- TASK TO COMPLETE:
Pull out each line of the data that includes the word "Click".

(Saved entries)
= Beginning of Section =

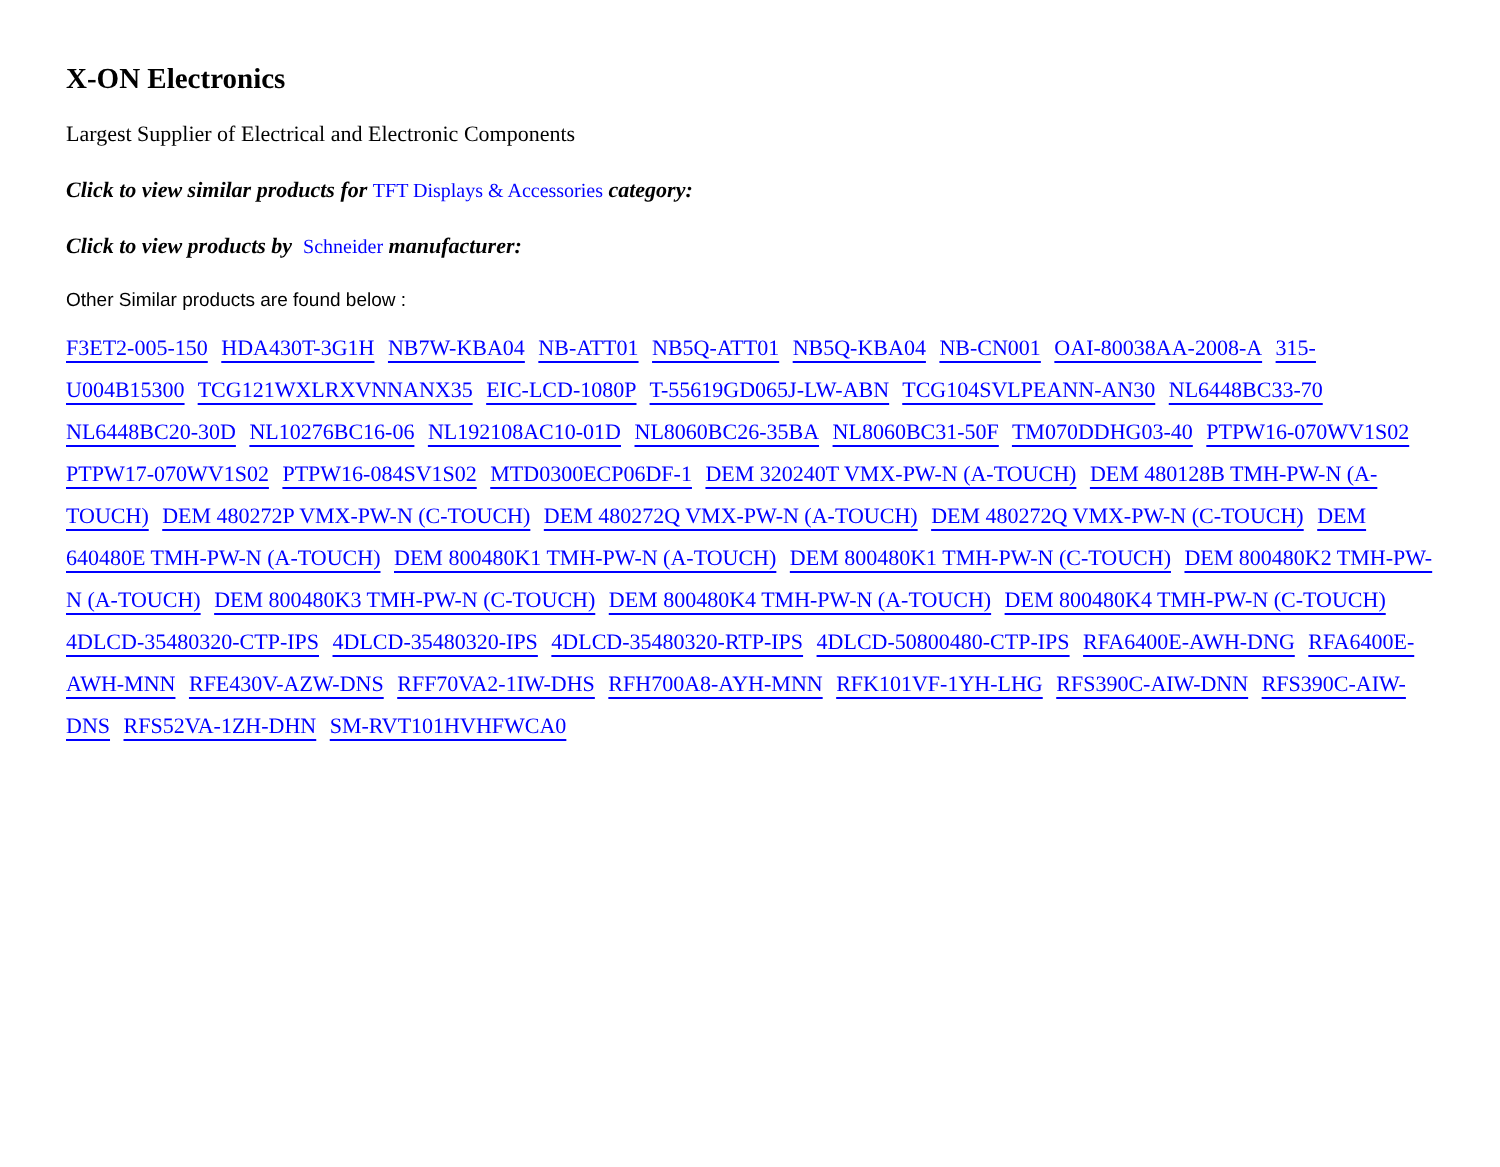X-ON Electronics
Largest Supplier of Electrical and Electronic Components
Click to view similar products for TFT Displays & Accessories category:
Click to view products by Schneider manufacturer:
Other Similar products are found below :
F3ET2-005-150 HDA430T-3G1H NB7W-KBA04 NB-ATT01 NB5Q-ATT01 NB5Q-KBA04 NB-CN001 OAI-80038AA-2008-A 315-U004B15300 TCG121WXLRXVNNANX35 EIC-LCD-1080P T-55619GD065J-LW-ABN TCG104SVLPEANN-AN30 NL6448BC33-70 NL6448BC20-30D NL10276BC16-06 NL192108AC10-01D NL8060BC26-35BA NL8060BC31-50F TM070DDHG03-40 PTPW16-070WV1S02 PTPW17-070WV1S02 PTPW16-084SV1S02 MTD0300ECP06DF-1 DEM 320240T VMX-PW-N (A-TOUCH) DEM 480128B TMH-PW-N (A-TOUCH) DEM 480272P VMX-PW-N (C-TOUCH) DEM 480272Q VMX-PW-N (A-TOUCH) DEM 480272Q VMX-PW-N (C-TOUCH) DEM 640480E TMH-PW-N (A-TOUCH) DEM 800480K1 TMH-PW-N (A-TOUCH) DEM 800480K1 TMH-PW-N (C-TOUCH) DEM 800480K2 TMH-PW-N (A-TOUCH) DEM 800480K3 TMH-PW-N (C-TOUCH) DEM 800480K4 TMH-PW-N (A-TOUCH) DEM 800480K4 TMH-PW-N (C-TOUCH) 4DLCD-35480320-CTP-IPS 4DLCD-35480320-IPS 4DLCD-35480320-RTP-IPS 4DLCD-50800480-CTP-IPS RFA6400E-AWH-DNG RFA6400E-AWH-MNN RFE430V-AZW-DNS RFF70VA2-1IW-DHS RFH700A8-AYH-MNN RFK101VF-1YH-LHG RFS390C-AIW-DNN RFS390C-AIW-DNS RFS52VA-1ZH-DHN SM-RVT101HVHFWCA0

= End of Section =

- RESPONSE TO THIS EXERCISE:
Click to view similar products for TFT Displays & Accessories category:
Click to view products by Schneider manufacturer:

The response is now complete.